■ Task description: For this exercise, copy exactly the lines below from the one with "Transposition Dynamics Unraveled" through the one with "both fast, have" and leave out the pictures.

■ Data provided:
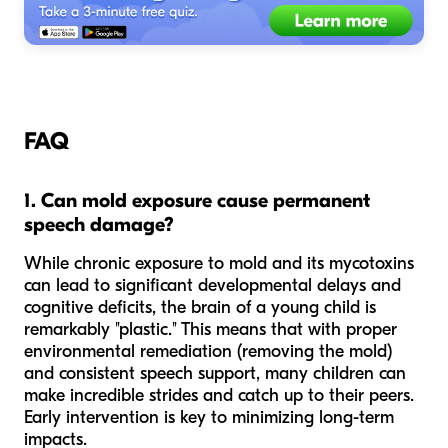
FAQ
1. Can mold exposure cause permanent
speech damage?
While chronic exposure to mold and its mycotoxins
can lead to significant developmental delays and
cognitive deficits, the brain of a young child is
remarkably "plastic." This means that with proper
environmental remediation (removing the mold)
and consistent speech support, many children can
make incredible strides and catch up to their peers.
Early intervention is key to minimizing long-term
impacts.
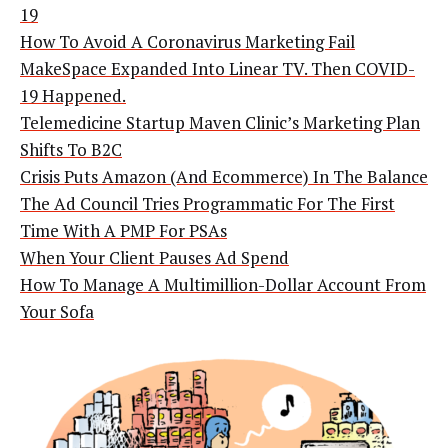
19
How To Avoid A Coronavirus Marketing Fail
MakeSpace Expanded Into Linear TV. Then COVID-
19 Happened.
Telemedicine Startup Maven Clinic’s Marketing Plan
Shifts To B2C
Crisis Puts Amazon (And Ecommerce) In The Balance
The Ad Council Tries Programmatic For The First
Time With A PMP For PSAs
When Your Client Pauses Ad Spend
How To Manage A Multimillion-Dollar Account From
Your Sofa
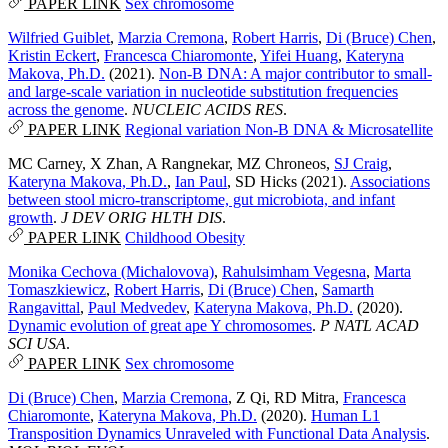
PAPER LINK
Sex chromosome
Wilfried Guiblet
,
Marzia Cremona
,
Robert Harris
,
Di (Bruce) Chen
,
Kristin Eckert
,
Francesca Chiaromonte
,
Yifei Huang
,
Kateryna
Makova, Ph.D.
(2021).
Non-B DNA: A major contributor to small-
and large-scale variation in nucleotide substitution frequencies
across the genome
.
NUCLEIC ACIDS RES
.
PAPER LINK
Regional variation
Non-B DNA & Microsatellite
MC Carney
,
X Zhan
,
A Rangnekar
,
MZ Chroneos
,
SJ Craig
,
Kateryna Makova, Ph.D.
,
Ian Paul
,
SD Hicks
(2021).
Associations
between stool micro-transcriptome, gut microbiota, and infant
growth
.
J DEV ORIG HLTH DIS
.
PAPER LINK
Childhood Obesity
Monika Cechova (Michalovova)
,
Rahulsimham Vegesna
,
Marta
Tomaszkiewicz
,
Robert Harris
,
Di (Bruce) Chen
,
Samarth
Rangavittal
,
Paul Medvedev
,
Kateryna Makova, Ph.D.
(2020).
Dynamic evolution of great ape Y chromosomes
.
P NATL ACAD
SCI USA
.
PAPER LINK
Sex chromosome
Di (Bruce) Chen
,
Marzia Cremona
,
Z Qi
,
RD Mitra
,
Francesca
Chiaromonte
,
Kateryna Makova, Ph.D.
(2020).
Human L1
Transposition Dynamics Unraveled with Functional Data Analysis
.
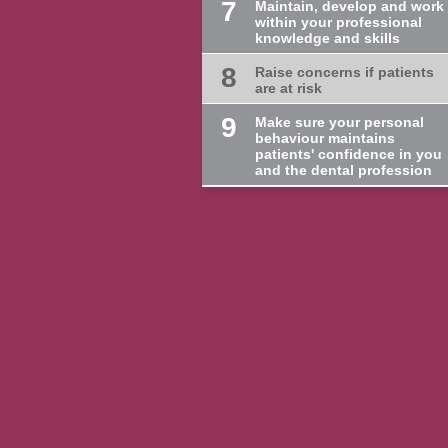
7
Maintain, develop and work
within your professional
knowledge and skills
8
Raise concerns if patients
are at risk
9
Make sure your personal
behaviour maintains
patients' confidence in you
and the dental profession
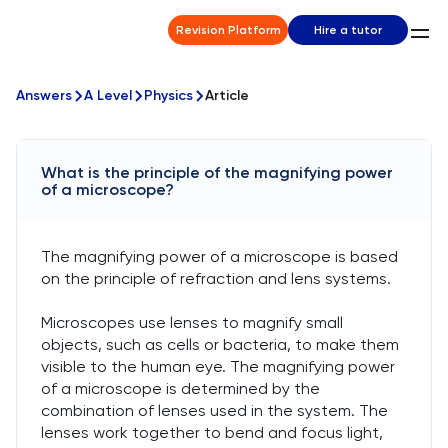
Revision Platform
Hire a tutor
Answers
A Level
Physics
Article
What is the principle of the magnifying power
of a microscope?
The magnifying power of a microscope is based
on the principle of refraction and lens systems.
Microscopes use lenses to magnify small
objects, such as cells or bacteria, to make them
visible to the human eye. The magnifying power
of a microscope is determined by the
combination of lenses used in the system. The
lenses work together to bend and focus light,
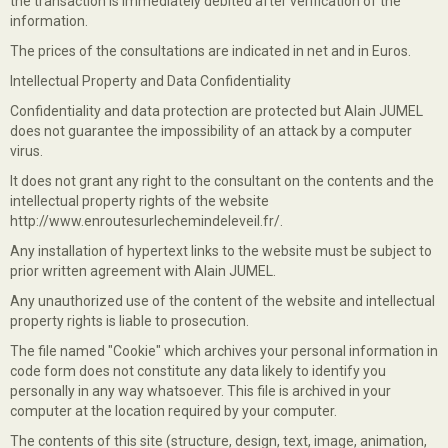
the transaction is immediately debited after verification of the
information.
The prices of the consultations are indicated in net and in Euros.
Intellectual Property and Data Confidentiality
Confidentiality and data protection are protected but Alain JUMEL
does not guarantee the impossibility of an attack by a computer
virus.
It does not grant any right to the consultant on the contents and the
intellectual property rights of the website
http://www.enroutesurlechemindeleveil.fr/.
Any installation of hypertext links to the website must be subject to
prior written agreement with Alain JUMEL.
Any unauthorized use of the content of the website and intellectual
property rights is liable to prosecution.
The file named "Cookie" which archives your personal information in
code form does not constitute any data likely to identify you
personally in any way whatsoever. This file is archived in your
computer at the location required by your computer.
The contents of this site (structure, design, text, image, animation,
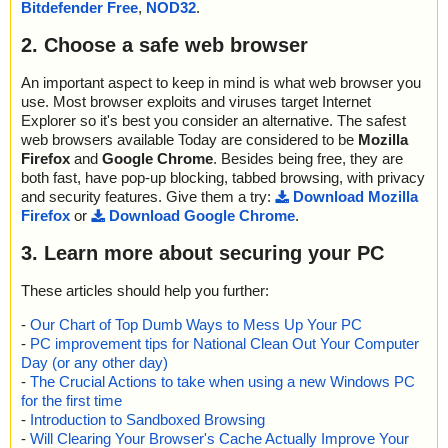
Bitdefender Free
,
NOD32
.
2. Choose a safe web browser
An important aspect to keep in mind is what web browser you
use. Most browser exploits and viruses target Internet
Explorer so it's best you consider an alternative. The safest
web browsers available Today are considered to be
Mozilla
Firefox
and
Google Chrome
. Besides being free, they are
both fast, have pop-up blocking, tabbed browsing, with privacy
and security features. Give them a try:
Download Mozilla
Firefox
or
Download Google Chrome
.
3. Learn more about securing your PC
These articles should help you further:
-
Our Chart of Top Dumb Ways to Mess Up Your PC
-
PC improvement tips for National Clean Out Your Computer
Day (or any other day)
-
The Crucial Actions to take when using a new Windows PC
for the first time
-
Introduction to Sandboxed Browsing
-
Will Clearing Your Browser's Cache Actually Improve Your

■ Answer space:
Transposition Dynamics Unraveled with Functional Data Analysis
.
7
Maintain, develop and work
within your professional
knowledge and skills
8
Raise concerns if patients
are at risk
9
Make sure your personal
behaviour maintains
patients' confidence in you
and the dental profession
Revision Platform
Hire a tutor
Answers
A Level
Physics
Article
What is the principle of the magnifying power
of a microscope?
The magnifying power of a microscope is based
on the principle of refraction and lens systems.
Microscopes use lenses to magnify small
objects, such as cells or bacteria, to make them
visible to the human eye. The magnifying power
of a microscope is determined by the
combination of lenses used in the system. The
lenses work together to bend and focus light,
the transaction is immediately debited after verification of the
information.
The prices of the consultations are indicated in net and in Euros.
Intellectual Property and Data Confidentiality
Confidentiality and data protection are protected but Alain JUMEL
does not guarantee the impossibility of an attack by a computer
virus.
It does not grant any right to the consultant on the contents and the
intellectual property rights of the website
http://www.enroutesurlechemindeleveil.fr/.
Any installation of hypertext links to the website must be subject to
prior written agreement with Alain JUMEL.
Any unauthorized use of the content of the website and intellectual
property rights is liable to prosecution.
The file named "Cookie" which archives your personal information in
code form does not constitute any data likely to identify you
personally in any way whatsoever. This file is archived in your
computer at the location required by your computer.
The contents of this site (structure, design, text, image, animation,
Bitdefender Free
,
NOD32
.
2. Choose a safe web browser
An important aspect to keep in mind is what web browser you
use. Most browser exploits and viruses target Internet
Explorer so it's best you consider an alternative. The safest
web browsers available Today are considered to be
Mozilla
Firefox
and
Google Chrome
. Besides being free, they are
both fast, have pop-up blocking, tabbed browsing, with privacy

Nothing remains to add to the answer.